Trotman's fault; he said Josephine ought to come home." But his mother went on a little wildly: "It isn't an easy job, taking over another woman's children and doing the very best you can for them! To-day, Timmy, you've made me feel as if I was sorry that I ever did it." "Sorry that you married Daddy?" asked Timmy in an awe-struck voice. Janet Tosswill nodded.
She went on: "It was suggested at the inquest that the chemist who made up a certain heart tonic Colonel Crofton had been in the habit of taking for some time, had put in a far larger dose of strychnine than was right." Janet Tosswill repeated in a startled tone: "Strychnine! You don't mean to say the poor man committed suicide with that horrible poison?"
He saw the colour again receding from her face. "Don't for a moment believe I think there is any phantom dog there," he said soothingly. "All I believe and what you have told me confirmed my theory is that Timmy Tosswill can not only see what's in your subconscious mind, but that he can build up a kind of image of it and produce what is called, I believe, in the East, collective hypnotism.
All four ladies decided immediately that Mrs. Crofton must be much better off than she had implied in the letter she had written to Mr. Tosswill some weeks ago. Timmy, alone of them all, on that first evening, felt strongly about their visitor. Already he was jealous of the pretty, pathetic-looking young widow. It irritated him to think that she was a friend of his godfather.
Timmy also always knew how to manage his delicate, nervous father. John Tosswill realised that Timmy might some day grow up to do him credit. Timmy really loved learning, and it was a pleasure to the scholar to teach his clever, impish, youngest son. Meanwhile Janet, who had remained on in the drawing-room, got up from the sofa and, going into the corridor, opened the dining-room door.

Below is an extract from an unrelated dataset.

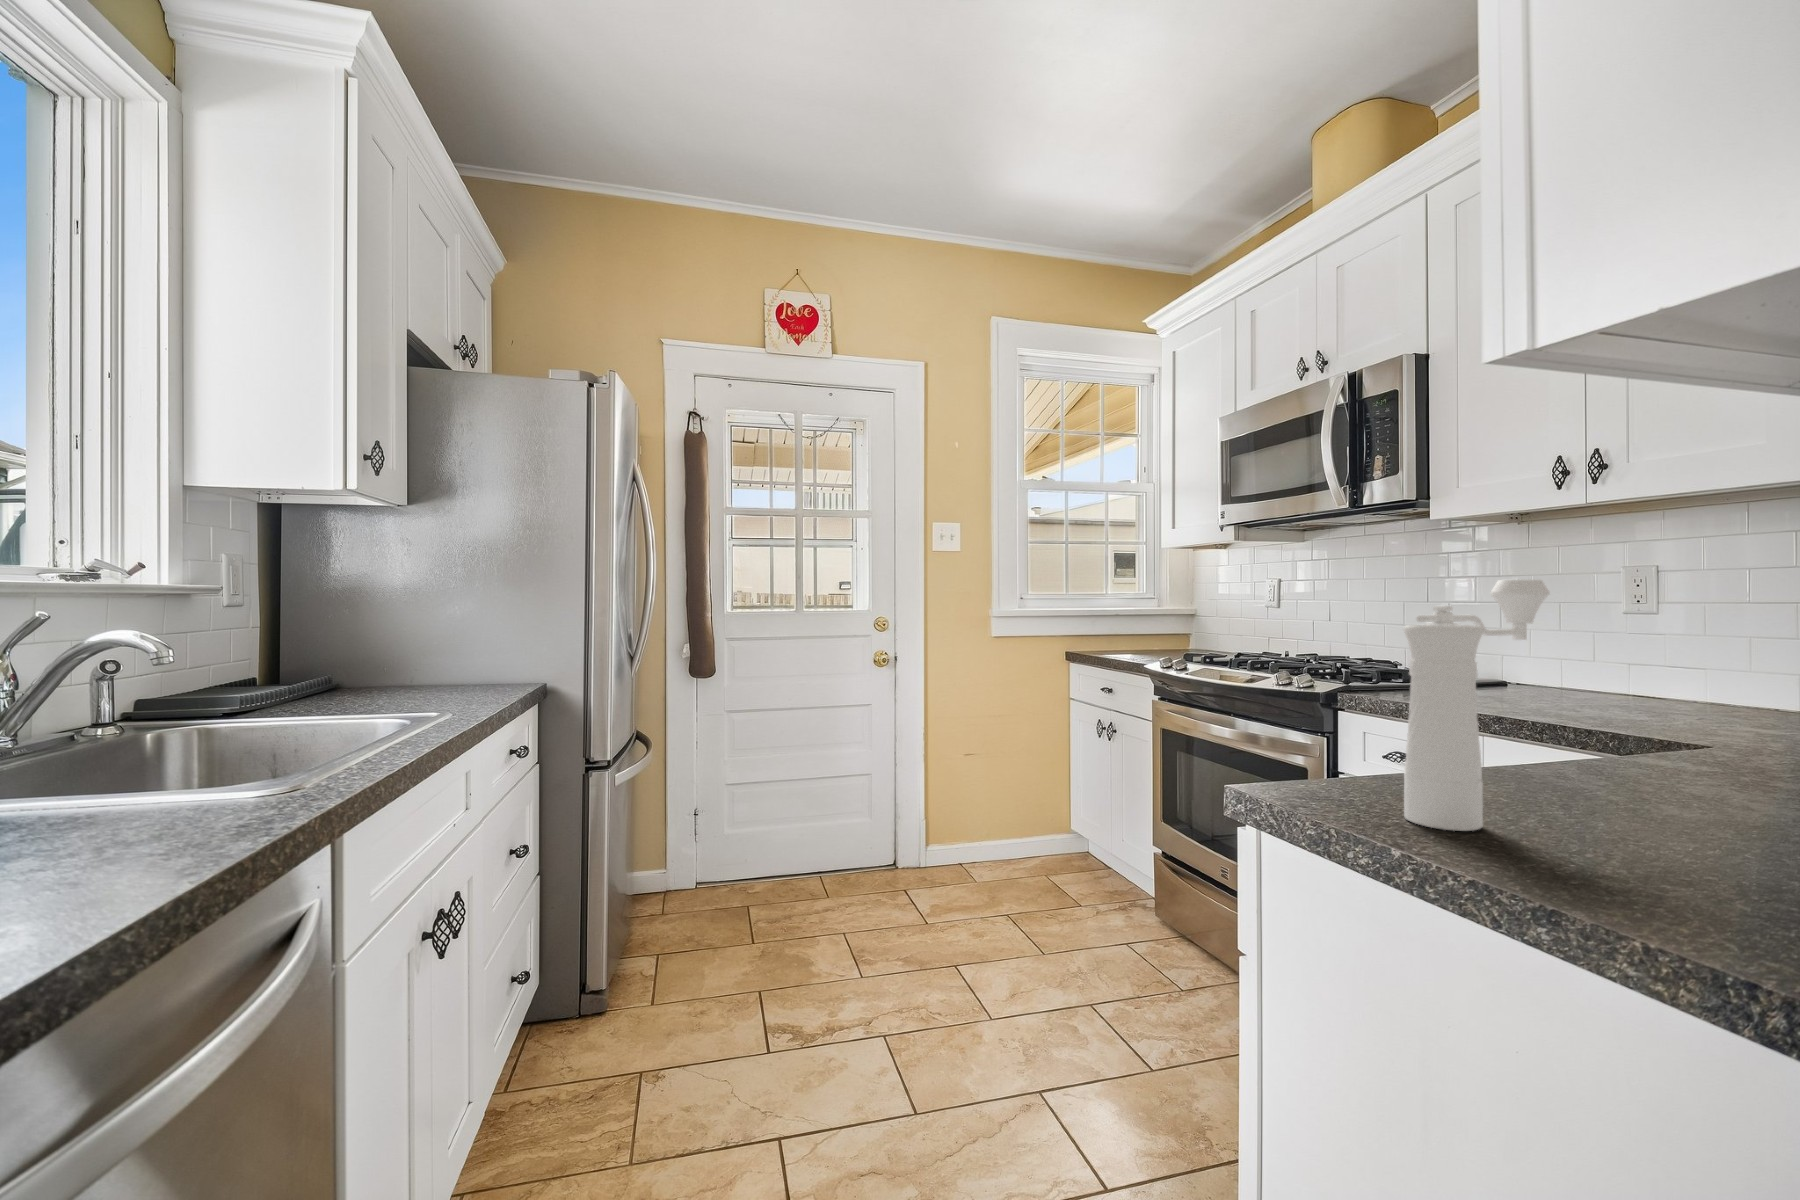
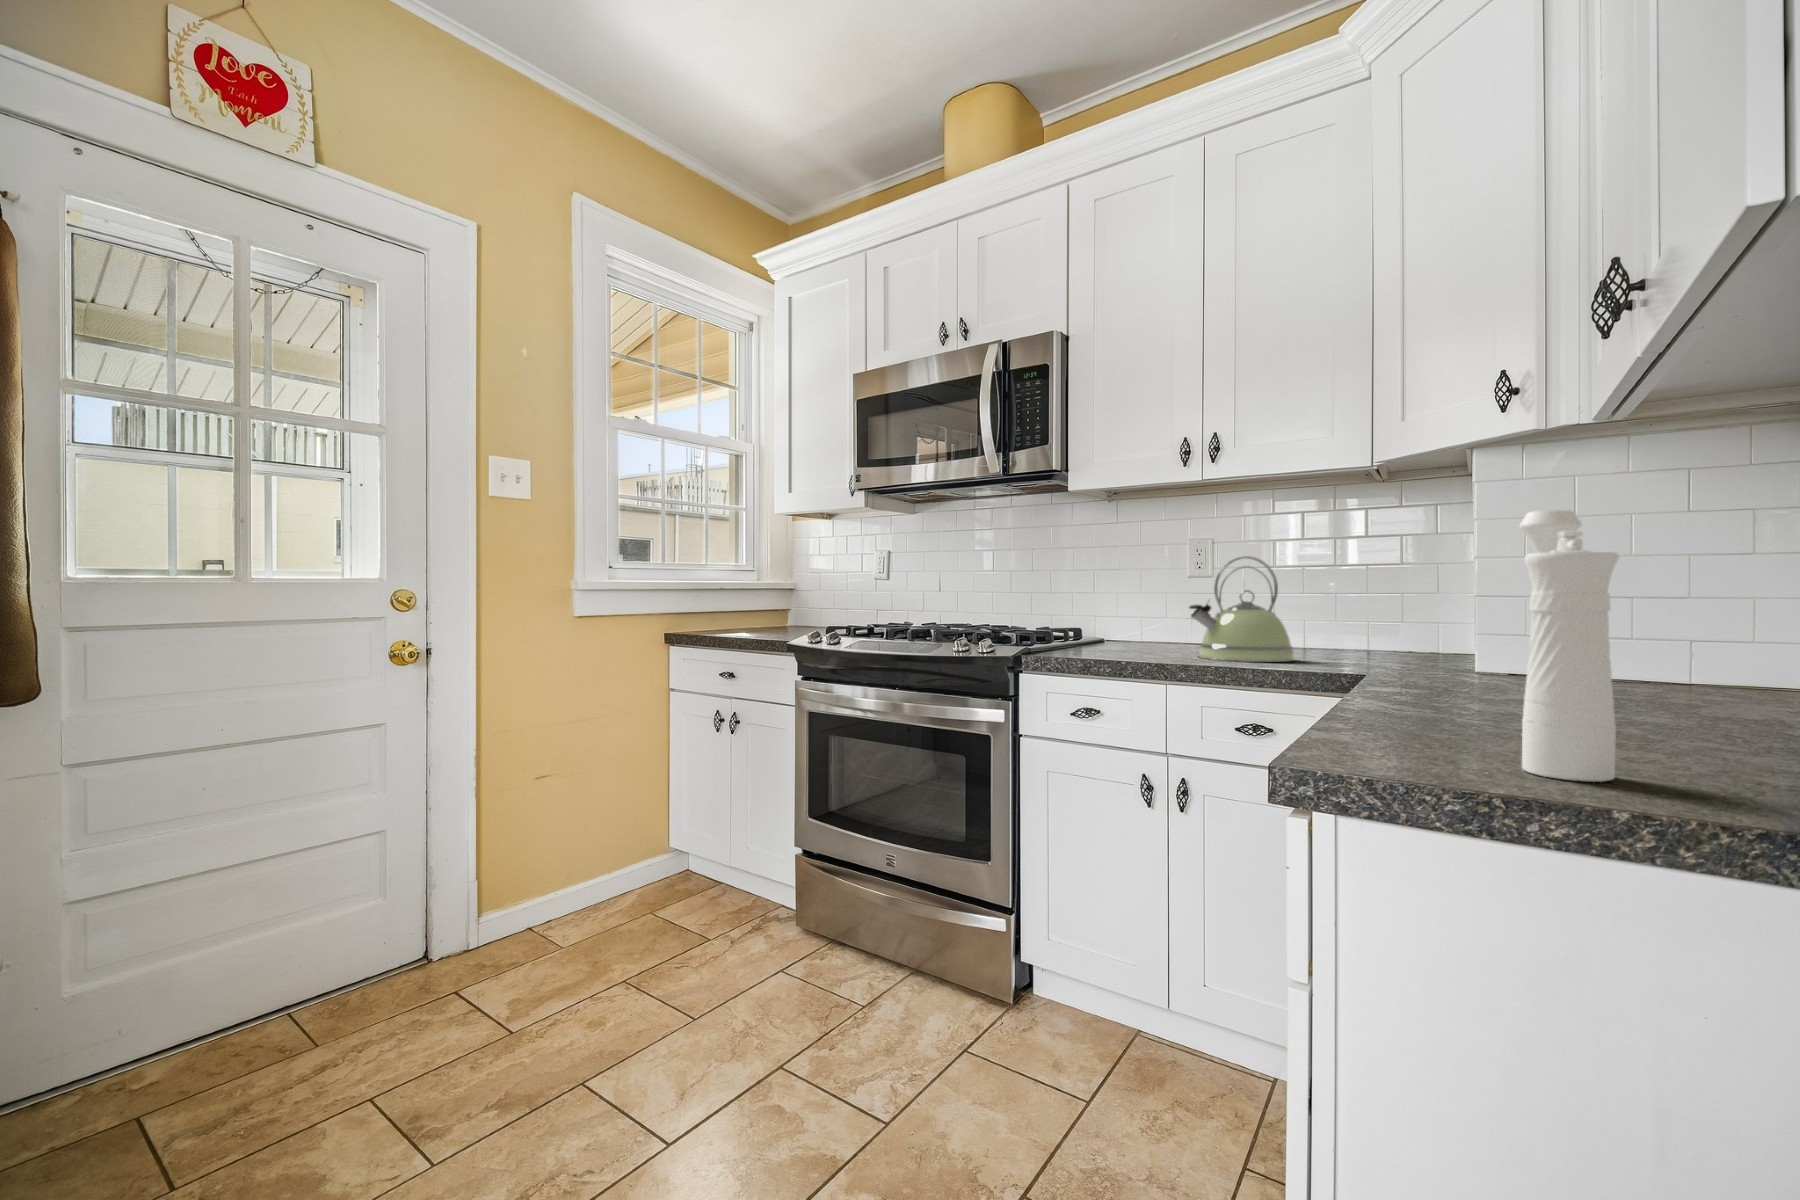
kettle: none [1548,588,1707,713] -> present [1189,556,1295,662]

'Twas a witch you must have had among ye're ancestresses in the long ago." He gripped her hand, and went out to his two-seater, his mind still full of his friend's strange little son. Then all at once he could not have told you why Dr. O'Farrell's mind switched off to something very different, and he went back into the hall again. "A word more with ye, Mrs. Tosswill.

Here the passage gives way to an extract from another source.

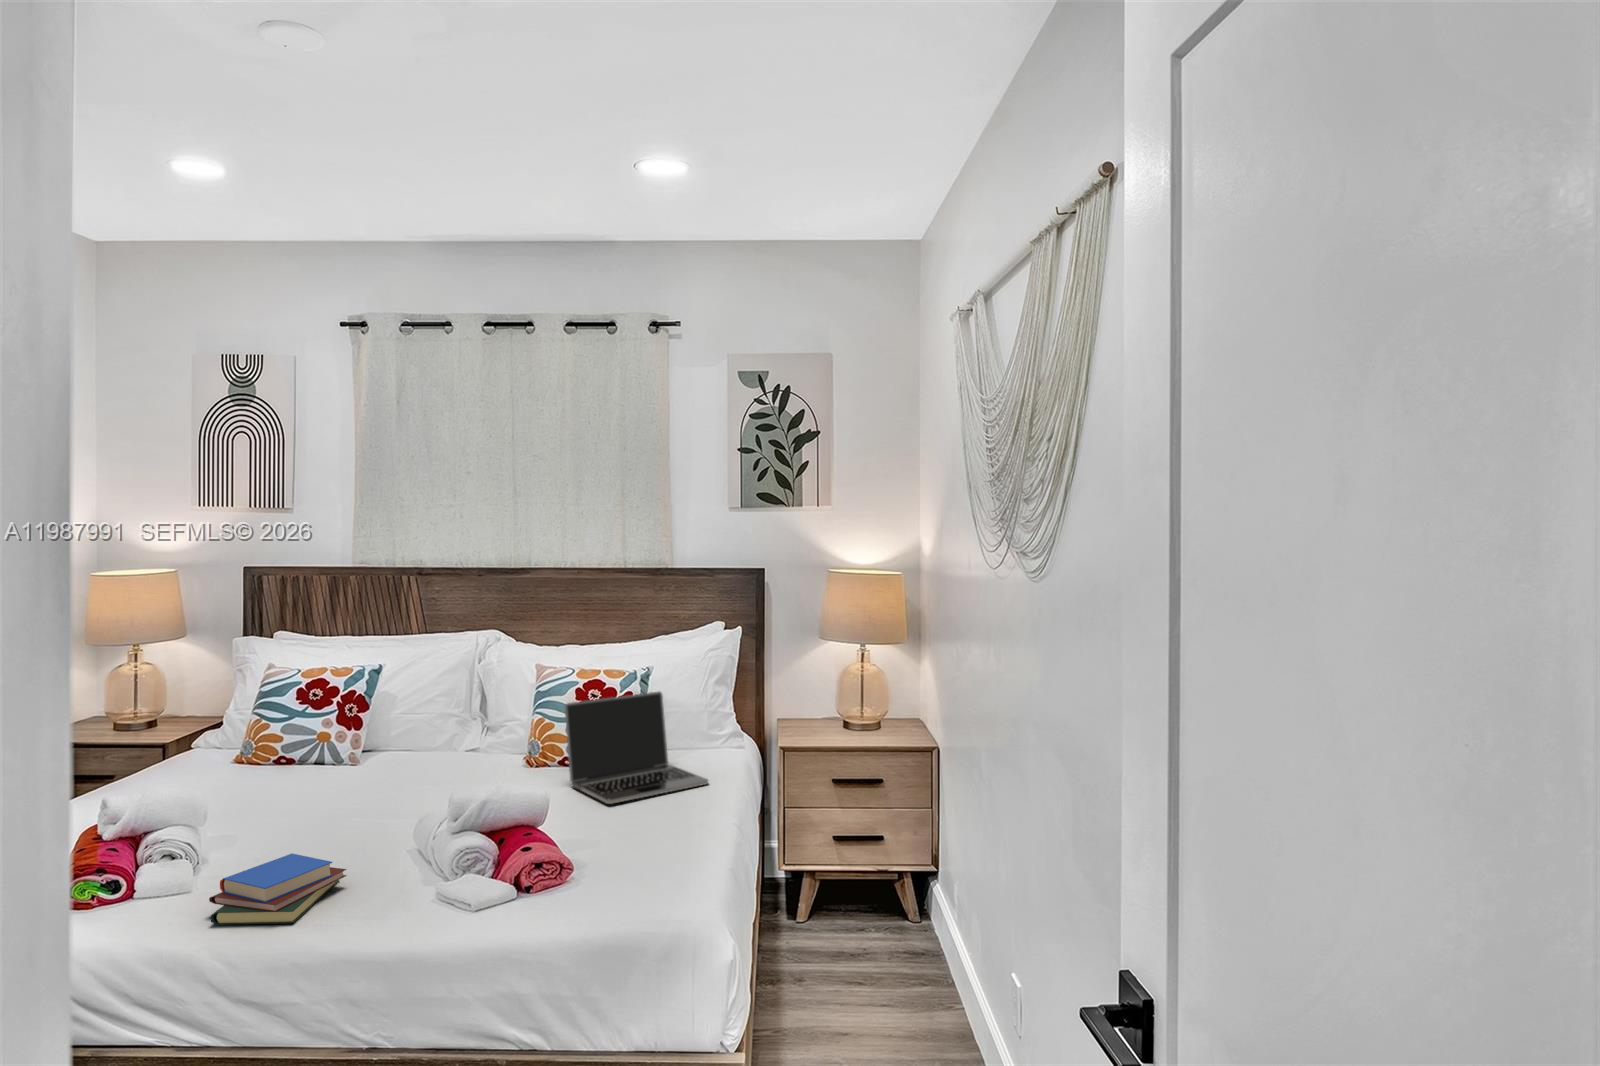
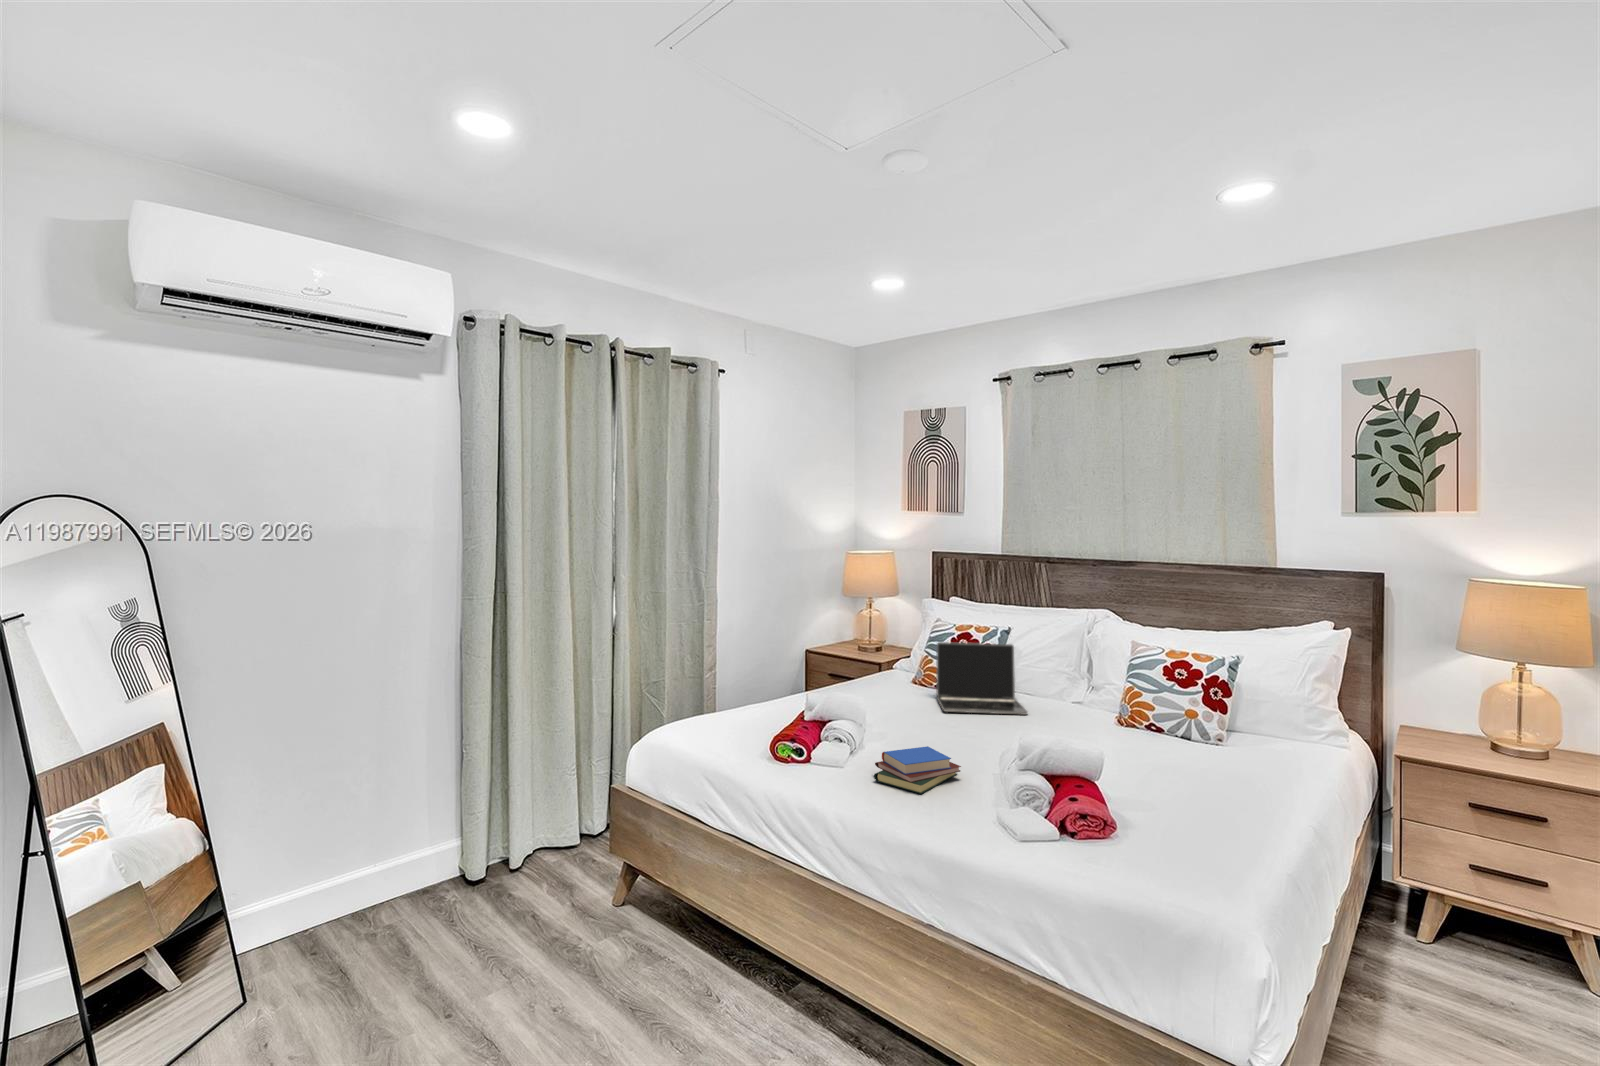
laptop: present [565,692,708,804] -> present [936,642,1028,715]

If you like, I'll cut you some beautiful fairy figures out of that paper, and then we can pretend they're dancing." He looked round and espied a chair, which he brought up close to the bed. Rosie was far too excited and shy to speak. "What's your name?" he began. "Mine is Timothy Godfrey Radmore Tosswill." The little girl whispered "Rosamund."
O'Farrell should be sent for, and Jack rushed into the hall to find Betty already at the telephone. Meanwhile Janet Tosswill was doing her best to persuade the victim of Josephine's savage aggression to come upstairs and await the doctor there; but, shudderingly, Enid Crofton refused to stir. A slight diversion was created when Betty came in with a basin of warm water, soap, and a sponge.
Even at the time they had been uttered, the careless words had annoyed Enid Crofton; and now the recollection of them made her feel quite angry. All her life long money had played a great part in this very pretty woman's inmost thoughts. Betty Tosswill sat up in bed and told herself that it was Friday morning. Then she remembered what it was that was going to happen to-day.